2023ファジアーノ岡山にフォーカス50『 ファジとバイスの挑戦(22~23?) 』


1、岡山の22シーズン


 23番 ヨルディ・バイスの加入に湧いた22シーズン。そのニュースにファジアーノ岡山サポーターの誰もが湧いた。あのバイスが、岡山に来てくれた。今季もエースとして活躍する7チアゴ・アウベスの加入もあり、ファジへの期待値は大きくなった。

 実績のある選手だけではない今季のシーズン途中まで、22番を背負っていた佐野 航大 選手の加入と岡山のエース番号である14番を継承した14田中 雄大、26番で加入して右CBで、自らの武器を形として躍動する現在は15番本山 遥などのルーキーの活躍が光ったシーズンであった。

 そして、コロナの影響があった中で、合流の遅れていた9ハン・イグォンや8ステファン・ムークが、合流して行く中で、力強さや巧さで、圧倒的な存在感を示す。21シーズン途中に加入していた当時15番のミッチェル・デュークもまた現役のオーストラリア代表という事もあり、その運動量や高さ、躍動感あるプレー、献身的な守備で、多くのファンの心を掴んでいた。

 出場可能な外国籍選手を越える5人を抱えて、誰かが外れてしまうというチーム状況の中で、激しい競争と圧倒的な選手層として、シーズン終盤まで、自動昇格の可能性が残る戦いをすることができた。

 こういった激しい競争の中でも23ヨルディ・バイスは、アクシデント以外で、スタメンを外れる事はなかった。誰もが、その得点力や高さ、強さが伴った力強い守備に釘付けになった。

▶ [課題の目的]
ファジアーノ岡山の22シーズンについての文章から、「出場可能な外国籍選手を越える」で始まり「力強い守備に釘付けになった。」で終わる部分を一字も変えずに書き写すこと。

▶ [提供された行]
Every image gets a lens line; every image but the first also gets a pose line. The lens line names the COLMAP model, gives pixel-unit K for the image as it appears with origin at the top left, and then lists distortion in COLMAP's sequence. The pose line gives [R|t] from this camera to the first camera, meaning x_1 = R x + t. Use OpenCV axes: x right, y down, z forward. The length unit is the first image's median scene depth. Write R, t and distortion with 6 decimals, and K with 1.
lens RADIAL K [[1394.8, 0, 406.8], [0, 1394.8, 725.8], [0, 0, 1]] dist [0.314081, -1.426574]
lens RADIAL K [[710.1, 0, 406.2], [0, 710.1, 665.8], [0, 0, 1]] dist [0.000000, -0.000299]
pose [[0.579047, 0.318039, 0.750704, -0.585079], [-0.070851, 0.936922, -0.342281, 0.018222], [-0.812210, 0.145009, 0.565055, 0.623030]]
==
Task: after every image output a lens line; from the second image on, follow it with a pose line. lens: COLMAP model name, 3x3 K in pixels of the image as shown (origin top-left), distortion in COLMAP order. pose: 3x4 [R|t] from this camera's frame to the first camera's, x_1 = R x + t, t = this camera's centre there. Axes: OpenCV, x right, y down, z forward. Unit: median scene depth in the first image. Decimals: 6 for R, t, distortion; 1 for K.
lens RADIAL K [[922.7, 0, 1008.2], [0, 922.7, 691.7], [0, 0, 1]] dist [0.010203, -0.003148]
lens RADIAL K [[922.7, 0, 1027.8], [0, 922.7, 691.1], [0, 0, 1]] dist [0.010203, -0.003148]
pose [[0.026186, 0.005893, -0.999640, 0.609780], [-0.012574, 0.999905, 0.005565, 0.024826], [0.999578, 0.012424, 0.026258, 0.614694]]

▶ [結果]
出場可能な外国籍選手を越える5人を抱えて、誰かが外れてしまうというチーム状況の中で、激しい競争と圧倒的な選手層として、シーズン終盤まで、自動昇格の可能性が残る戦いをすることができた。

 こういった激しい競争の中でも23ヨルディ・バイスは、アクシデント以外で、スタメンを外れる事はなかった。誰もが、その得点力や高さ、強さが伴った力強い守備に釘付けになった。